Gira Grant: I hesitate to comment on the findings of this study at all. The L.A. Times reports that the question posed to men in the study was if they had “ever paid for or received payment for sex.” This lumps together male sex workers with male customers. How seriously can we consider the reported “drop” in men who answered “yes” to this question? The question doesn’t tell us anything about why men might be patronizing sex workers less, because it doesn’t even tell us how many men have actually patronized sex workers.

Slate: I’m also wondering what you think about a related theory about the demand for sex work: It’s not simply that people today are more willing to have sex “for free,” but that women today enjoy greater equality with men in education, work, and in our social lives. I’d imagine it might drive down the demand for sex work when men and women are on a more equal playing field in general. Ditto with lifting stigmas against gay men—when sex between men is normalized in our culture, the less demand there might be for a black market for buying and selling it. But I’m speculating.

Gira Grant: Let’s test this with other transactional forms of relationships. Does the availability of a partner who will cook for you mean you stop going to restaurants?
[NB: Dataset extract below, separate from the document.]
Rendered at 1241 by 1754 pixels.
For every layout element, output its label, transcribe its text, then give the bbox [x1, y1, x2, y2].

Does having a caring partner who listens to you complain at the end of the day mean you will fire your therapist? 

I think it’s a mistake—but an understandable one given our culture and attitudes around sex—to imagine that people who buy sex do so because they don’t have access to sexual pleasure from anyone else, in any other way. That might be true of some people who buy sex or sexual services, but—like buying a meal or therapy—when many people buy sex, they are also purchasing the environment and circumstances and even expertise that come with that sexual experience. People buy sex to have a kind of sex that they might not otherwise have, or want to have, with their intimate partner. They may buy a kind of sexual experience as a kind of escape or retreat, as ethnographers like Elizabeth Bernstein and Katherine Frank have documented in their work. 

People will always want to buy sex. If anything, fighting gender inequality has helped women engaged in sex work to have more control and power in their lives. It was street-based sex workers who saw that police were using laws against sex work to abuse and control them—and take their earnings—who kicked off the modern prostitutes’ rights movement. They saw gender inequality as something that held them back, too, no matter what they did for a living.
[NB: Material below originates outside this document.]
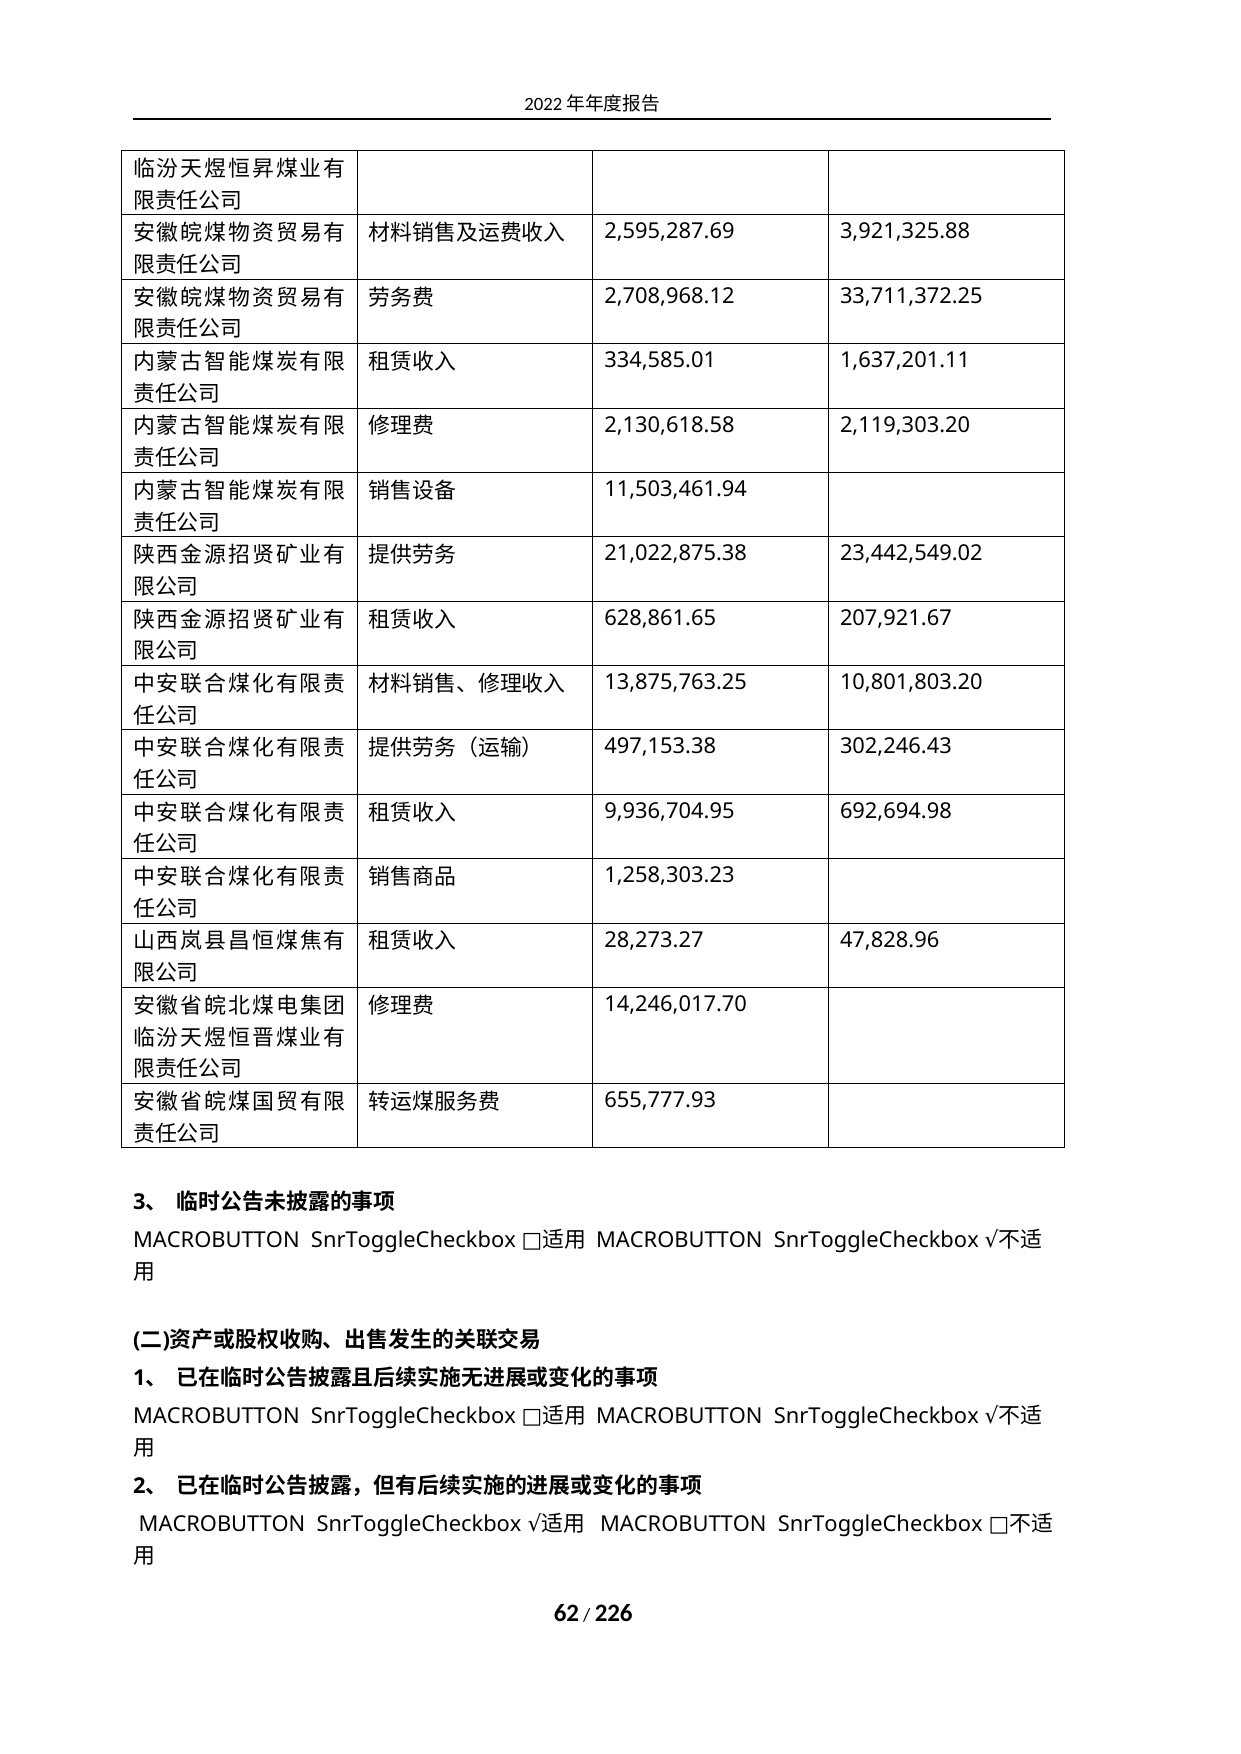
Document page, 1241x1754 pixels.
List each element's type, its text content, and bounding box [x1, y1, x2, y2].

Slate: Another narrative around modern sex work is that the Internet has created a greater freelance-semiprofessional economy for it—potentially even among some people who wouldn’t otherwise seek out that work. It sounds similar to the story we hear about doing other work online, like writing. Do you think the Internet has exploded (and compromised) the market for sex work in the same way it has for writing, illustration, music, or design?

Gira Grant: The Internet has absolutely opened up sex work to a broader and more diverse group of people, who might do sex work as one of many freelance gigs they take on. Looking at cam sites and sugar daddy sites—or better yet, looking at their tumblrs where they talk shop—I see a lot of newbie models and sugar babies selling an image of, “I’m not the kind of girl who you’d ever expect to do this.” 

But—caution. It might be easier to find women engaged in even casual sex work, and easier to hear them talk about their work like that, but it doesn’t mean necessarily that there are more of them than ever before. I’m sure the first call girl to get a telephone in her apartment so she didn’t have to wait for her madam to send her customers used a line like that, too. If we really want to talk about what’s exploding the market for sex work, we should look at the cost of education and health care.

It’s a good thing we have all these questions, but the study on the number of “johns” (which is not a word I use, and not a word many sex workers use, either) going down can’t answer them. It’s only concerned with men’s activities. And in asking about commercial sex as a kind of sexual activity, it can’t offer answers to any of the questions people seem to really have about buying sex—the hows and whys and the what nows. For those answers, we need better research, and we need to ask sex workers.